Is there a fast way to multiply these numbers mentally? Some examples:
- $0.85 \times 1.15$
- $0.5 \times 1.5$
- $0.2 \times 1.4$
Is there a fast way to multiply these numbers mentally? Some examples:
when the numbers are simple, for example your second and third example, you can multiply directly, but pay attention of the posion of the point. $$0.5*1.5=0.75\\0.2*1.4=0.28$$ when the numbers are not simple enough, you can use the formula for the difference of square: $(a+b)(a-b)=a^2-b^2$. for example, $$0.85*1.15=(1-0.15)*(1+0.15)=1-0.15^2=0.9775\\ 0.5*1.5=(1-0.5)*(1+0.5)=1-0.5^2=0.75\\ 0.2*1.4=(0.8-0.6)*(0.8+0.6)=0.8^2-0.6^2=0.28$$
I move the decimal points around as needed, then move them back. I also use fraction-decimal equivalents.
For example, for $0.5\times 1.5$ I think "half of 150 is 75," then put the decimal back: $0.75$.
For $0.2\times 1.4$, I think "a fifth of 140, which is a fifth of 100 plus a fifth of 40, or 20 + 8 = 28." Then put the decimal back: 0.28. Or just: $2\times 14 = 28$.
For $0.85\times 1.15$ I would estimate "very close to 1," because $(1-x)(1+x) \approx 1$ when $x$ is small.
(In the last case, I might next adjust the estimate by thinking "$15^2=225$, so come back 0.02" to give approximately 0.98.)

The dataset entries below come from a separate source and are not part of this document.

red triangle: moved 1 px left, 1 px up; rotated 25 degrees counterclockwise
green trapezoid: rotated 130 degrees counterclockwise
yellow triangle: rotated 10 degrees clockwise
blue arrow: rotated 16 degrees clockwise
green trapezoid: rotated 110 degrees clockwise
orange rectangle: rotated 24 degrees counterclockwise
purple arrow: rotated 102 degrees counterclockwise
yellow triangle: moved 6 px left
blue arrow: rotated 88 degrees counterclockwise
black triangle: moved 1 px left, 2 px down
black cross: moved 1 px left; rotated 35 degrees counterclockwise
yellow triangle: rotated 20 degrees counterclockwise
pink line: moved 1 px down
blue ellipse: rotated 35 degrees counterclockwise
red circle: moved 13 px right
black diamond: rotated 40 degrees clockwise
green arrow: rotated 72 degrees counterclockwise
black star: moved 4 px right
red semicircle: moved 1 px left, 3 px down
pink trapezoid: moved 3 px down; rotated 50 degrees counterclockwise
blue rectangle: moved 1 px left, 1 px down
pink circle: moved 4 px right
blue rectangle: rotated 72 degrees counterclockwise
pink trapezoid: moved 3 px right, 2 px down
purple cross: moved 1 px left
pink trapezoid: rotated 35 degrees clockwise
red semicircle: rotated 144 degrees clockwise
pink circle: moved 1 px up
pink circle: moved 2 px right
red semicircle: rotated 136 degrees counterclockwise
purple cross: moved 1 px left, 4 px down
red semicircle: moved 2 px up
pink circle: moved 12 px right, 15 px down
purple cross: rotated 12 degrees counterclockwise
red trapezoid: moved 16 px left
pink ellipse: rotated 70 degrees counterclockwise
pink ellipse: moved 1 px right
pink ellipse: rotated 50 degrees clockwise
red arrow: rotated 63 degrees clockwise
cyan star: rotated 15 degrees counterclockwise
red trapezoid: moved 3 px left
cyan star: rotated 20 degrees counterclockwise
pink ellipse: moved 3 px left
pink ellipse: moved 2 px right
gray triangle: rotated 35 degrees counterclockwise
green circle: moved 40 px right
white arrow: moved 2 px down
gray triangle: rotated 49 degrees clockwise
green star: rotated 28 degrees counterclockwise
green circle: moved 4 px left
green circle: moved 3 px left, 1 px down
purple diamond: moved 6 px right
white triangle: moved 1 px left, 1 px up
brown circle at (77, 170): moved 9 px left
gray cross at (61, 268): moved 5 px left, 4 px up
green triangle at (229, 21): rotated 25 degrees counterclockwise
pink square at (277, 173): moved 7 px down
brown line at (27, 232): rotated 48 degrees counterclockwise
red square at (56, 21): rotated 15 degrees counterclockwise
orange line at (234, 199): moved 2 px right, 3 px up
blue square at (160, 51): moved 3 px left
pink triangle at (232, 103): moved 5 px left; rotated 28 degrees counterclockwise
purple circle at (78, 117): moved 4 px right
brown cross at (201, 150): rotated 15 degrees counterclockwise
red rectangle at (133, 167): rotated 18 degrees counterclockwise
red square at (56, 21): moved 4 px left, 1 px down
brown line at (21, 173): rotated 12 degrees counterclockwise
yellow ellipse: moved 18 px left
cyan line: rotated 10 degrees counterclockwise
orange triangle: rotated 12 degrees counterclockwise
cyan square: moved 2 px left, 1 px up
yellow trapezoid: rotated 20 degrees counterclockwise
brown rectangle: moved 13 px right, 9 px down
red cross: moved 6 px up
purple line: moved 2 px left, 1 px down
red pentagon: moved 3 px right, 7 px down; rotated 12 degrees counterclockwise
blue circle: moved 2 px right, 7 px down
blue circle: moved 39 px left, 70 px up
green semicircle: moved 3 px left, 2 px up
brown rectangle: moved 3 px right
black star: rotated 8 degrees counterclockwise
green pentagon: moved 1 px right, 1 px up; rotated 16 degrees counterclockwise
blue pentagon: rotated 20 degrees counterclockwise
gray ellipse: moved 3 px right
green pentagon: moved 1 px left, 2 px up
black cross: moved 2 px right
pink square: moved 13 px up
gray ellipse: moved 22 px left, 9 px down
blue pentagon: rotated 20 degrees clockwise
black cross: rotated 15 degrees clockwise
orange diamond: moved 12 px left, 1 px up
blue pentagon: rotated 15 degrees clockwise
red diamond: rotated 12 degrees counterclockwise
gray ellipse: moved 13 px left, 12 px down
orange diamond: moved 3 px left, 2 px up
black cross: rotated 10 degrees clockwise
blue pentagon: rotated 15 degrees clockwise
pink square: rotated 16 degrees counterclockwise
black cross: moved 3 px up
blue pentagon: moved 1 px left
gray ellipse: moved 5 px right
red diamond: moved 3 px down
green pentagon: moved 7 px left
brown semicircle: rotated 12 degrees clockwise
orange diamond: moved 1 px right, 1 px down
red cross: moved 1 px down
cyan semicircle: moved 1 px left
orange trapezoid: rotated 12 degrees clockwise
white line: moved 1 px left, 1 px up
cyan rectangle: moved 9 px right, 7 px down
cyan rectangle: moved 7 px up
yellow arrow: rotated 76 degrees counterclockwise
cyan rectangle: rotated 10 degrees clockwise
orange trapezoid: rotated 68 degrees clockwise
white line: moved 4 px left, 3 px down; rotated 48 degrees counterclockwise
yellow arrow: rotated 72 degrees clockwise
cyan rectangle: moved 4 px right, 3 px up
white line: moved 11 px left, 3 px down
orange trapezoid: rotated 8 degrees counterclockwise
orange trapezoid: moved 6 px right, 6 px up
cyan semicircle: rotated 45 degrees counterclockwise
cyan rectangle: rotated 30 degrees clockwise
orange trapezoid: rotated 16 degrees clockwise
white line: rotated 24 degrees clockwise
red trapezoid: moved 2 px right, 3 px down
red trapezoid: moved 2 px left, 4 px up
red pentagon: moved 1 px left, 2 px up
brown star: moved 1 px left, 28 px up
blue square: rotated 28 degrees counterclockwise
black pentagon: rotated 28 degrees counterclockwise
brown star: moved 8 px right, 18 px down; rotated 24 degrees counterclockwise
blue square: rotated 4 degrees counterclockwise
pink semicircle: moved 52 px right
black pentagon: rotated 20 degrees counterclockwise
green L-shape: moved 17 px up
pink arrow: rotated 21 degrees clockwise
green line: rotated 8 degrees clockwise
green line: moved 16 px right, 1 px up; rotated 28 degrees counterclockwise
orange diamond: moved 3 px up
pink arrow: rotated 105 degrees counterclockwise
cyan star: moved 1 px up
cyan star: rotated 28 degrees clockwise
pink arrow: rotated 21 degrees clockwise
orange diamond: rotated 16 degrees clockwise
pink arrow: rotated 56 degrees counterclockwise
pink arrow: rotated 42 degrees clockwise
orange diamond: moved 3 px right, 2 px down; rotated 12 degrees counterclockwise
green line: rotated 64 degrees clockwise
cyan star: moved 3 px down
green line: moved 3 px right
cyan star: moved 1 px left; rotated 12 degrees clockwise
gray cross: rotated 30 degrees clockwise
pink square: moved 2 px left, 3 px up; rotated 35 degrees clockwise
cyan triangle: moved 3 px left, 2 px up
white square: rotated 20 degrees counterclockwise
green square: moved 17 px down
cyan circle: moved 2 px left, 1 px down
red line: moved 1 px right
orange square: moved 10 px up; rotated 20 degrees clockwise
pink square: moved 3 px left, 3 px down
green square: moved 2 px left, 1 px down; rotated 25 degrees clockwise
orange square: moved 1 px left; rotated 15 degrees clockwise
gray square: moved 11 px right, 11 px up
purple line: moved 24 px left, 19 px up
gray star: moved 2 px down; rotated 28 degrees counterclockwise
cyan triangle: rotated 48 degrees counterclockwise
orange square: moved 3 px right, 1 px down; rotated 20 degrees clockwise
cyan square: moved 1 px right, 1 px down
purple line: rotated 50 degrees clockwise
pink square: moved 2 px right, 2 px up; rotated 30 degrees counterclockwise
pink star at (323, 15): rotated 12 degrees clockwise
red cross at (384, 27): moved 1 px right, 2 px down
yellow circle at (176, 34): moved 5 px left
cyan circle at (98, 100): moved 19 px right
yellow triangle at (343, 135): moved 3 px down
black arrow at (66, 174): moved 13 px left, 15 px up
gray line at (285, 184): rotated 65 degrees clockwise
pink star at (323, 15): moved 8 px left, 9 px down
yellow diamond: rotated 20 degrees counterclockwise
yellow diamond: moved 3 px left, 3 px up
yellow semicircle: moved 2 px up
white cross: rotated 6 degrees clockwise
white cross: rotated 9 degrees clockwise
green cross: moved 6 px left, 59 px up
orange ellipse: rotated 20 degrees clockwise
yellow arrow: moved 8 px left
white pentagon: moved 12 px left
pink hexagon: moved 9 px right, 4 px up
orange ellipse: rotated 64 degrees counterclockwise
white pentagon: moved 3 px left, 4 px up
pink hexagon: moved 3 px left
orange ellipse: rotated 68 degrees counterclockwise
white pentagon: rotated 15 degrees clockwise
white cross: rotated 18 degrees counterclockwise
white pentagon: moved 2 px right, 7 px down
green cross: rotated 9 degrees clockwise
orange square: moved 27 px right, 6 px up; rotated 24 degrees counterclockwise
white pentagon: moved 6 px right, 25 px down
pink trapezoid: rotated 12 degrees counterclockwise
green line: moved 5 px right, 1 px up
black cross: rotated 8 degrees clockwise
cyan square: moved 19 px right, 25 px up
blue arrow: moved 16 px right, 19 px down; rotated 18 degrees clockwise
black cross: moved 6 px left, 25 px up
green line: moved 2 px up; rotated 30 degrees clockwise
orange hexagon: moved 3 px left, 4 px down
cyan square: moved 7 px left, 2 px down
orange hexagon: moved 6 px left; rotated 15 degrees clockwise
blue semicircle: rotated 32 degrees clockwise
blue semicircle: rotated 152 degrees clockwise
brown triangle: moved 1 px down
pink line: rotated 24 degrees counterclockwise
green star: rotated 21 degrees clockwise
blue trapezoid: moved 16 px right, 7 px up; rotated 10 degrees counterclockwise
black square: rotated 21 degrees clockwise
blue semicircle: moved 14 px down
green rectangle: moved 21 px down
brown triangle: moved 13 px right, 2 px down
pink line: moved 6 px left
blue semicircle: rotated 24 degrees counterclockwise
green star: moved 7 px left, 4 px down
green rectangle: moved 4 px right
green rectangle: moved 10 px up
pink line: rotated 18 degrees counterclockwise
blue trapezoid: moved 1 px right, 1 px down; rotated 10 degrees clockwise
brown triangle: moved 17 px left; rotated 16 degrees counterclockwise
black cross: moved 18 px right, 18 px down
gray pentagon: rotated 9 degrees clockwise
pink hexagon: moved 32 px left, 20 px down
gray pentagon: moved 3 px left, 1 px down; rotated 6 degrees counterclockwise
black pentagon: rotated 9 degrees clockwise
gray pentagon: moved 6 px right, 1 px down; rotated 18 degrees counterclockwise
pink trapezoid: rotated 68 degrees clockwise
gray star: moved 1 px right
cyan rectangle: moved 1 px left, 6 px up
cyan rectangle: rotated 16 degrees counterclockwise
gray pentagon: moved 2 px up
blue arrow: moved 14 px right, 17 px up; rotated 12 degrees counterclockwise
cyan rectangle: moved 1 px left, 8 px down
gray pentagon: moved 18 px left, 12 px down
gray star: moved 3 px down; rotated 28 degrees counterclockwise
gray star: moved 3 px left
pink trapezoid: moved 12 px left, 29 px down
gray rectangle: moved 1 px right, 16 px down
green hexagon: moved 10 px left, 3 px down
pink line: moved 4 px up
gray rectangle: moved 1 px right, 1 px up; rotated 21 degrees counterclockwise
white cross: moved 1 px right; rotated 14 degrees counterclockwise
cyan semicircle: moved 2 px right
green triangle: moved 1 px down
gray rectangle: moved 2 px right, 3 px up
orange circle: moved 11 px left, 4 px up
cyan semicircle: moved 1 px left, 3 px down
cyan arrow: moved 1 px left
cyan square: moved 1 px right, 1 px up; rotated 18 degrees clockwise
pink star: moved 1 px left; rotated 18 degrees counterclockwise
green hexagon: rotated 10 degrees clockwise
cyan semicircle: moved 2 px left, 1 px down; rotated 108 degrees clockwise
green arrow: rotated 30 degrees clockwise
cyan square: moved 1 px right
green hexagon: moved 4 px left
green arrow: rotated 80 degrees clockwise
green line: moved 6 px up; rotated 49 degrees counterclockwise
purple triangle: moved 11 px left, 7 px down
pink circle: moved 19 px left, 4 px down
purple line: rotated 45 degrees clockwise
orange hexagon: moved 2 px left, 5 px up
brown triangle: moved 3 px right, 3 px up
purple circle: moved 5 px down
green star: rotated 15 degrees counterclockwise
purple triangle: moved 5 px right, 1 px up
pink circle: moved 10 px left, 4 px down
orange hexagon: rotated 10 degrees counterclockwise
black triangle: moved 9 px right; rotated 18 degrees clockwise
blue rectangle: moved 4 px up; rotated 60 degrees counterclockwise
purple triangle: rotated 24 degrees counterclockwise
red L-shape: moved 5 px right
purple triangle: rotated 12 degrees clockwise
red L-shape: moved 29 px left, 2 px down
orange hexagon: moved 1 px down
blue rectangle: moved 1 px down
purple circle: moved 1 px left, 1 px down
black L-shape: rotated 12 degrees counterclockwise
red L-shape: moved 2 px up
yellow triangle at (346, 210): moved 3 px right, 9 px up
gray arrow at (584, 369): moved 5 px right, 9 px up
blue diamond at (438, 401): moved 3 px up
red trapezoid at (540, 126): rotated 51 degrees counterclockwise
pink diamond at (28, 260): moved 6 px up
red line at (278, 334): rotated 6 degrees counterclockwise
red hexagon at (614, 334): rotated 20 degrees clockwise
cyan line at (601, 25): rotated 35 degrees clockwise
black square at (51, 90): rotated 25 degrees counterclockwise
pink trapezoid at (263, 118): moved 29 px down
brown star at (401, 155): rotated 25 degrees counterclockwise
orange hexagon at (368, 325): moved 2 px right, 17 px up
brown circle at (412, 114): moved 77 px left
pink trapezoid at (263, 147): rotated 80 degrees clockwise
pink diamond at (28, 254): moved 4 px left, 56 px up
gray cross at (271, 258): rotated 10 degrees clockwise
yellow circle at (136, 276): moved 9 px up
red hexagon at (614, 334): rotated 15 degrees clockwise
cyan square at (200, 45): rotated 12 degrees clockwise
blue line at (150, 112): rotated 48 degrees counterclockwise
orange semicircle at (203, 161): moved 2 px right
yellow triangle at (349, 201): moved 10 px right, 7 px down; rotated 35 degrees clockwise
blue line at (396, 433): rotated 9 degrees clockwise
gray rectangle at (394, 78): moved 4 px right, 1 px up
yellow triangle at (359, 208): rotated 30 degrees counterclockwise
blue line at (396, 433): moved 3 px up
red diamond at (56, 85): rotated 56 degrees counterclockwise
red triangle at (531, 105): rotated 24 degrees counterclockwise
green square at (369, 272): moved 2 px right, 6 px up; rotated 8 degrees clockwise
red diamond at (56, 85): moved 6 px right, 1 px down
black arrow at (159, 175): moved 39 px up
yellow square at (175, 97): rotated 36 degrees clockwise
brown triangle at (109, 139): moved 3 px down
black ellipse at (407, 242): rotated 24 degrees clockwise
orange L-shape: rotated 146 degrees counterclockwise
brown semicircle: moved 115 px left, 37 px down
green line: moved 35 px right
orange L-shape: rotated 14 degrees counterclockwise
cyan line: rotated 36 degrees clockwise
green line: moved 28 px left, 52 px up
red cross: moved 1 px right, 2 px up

Well for 0.2 x 0.14 you can convert it to 2 x 14, but remember that there were 2 numbers after the decimal point (2 and 14). So when you multiply 2 by 14 you get 28. But wait! What about the 2 spaces after the decimal point? Well that's easy! If you want to make 28, two numbers after the decimal point just make it 0.8! Therefore 0.2 x 0.14 = 0.28 Hope this worked!!!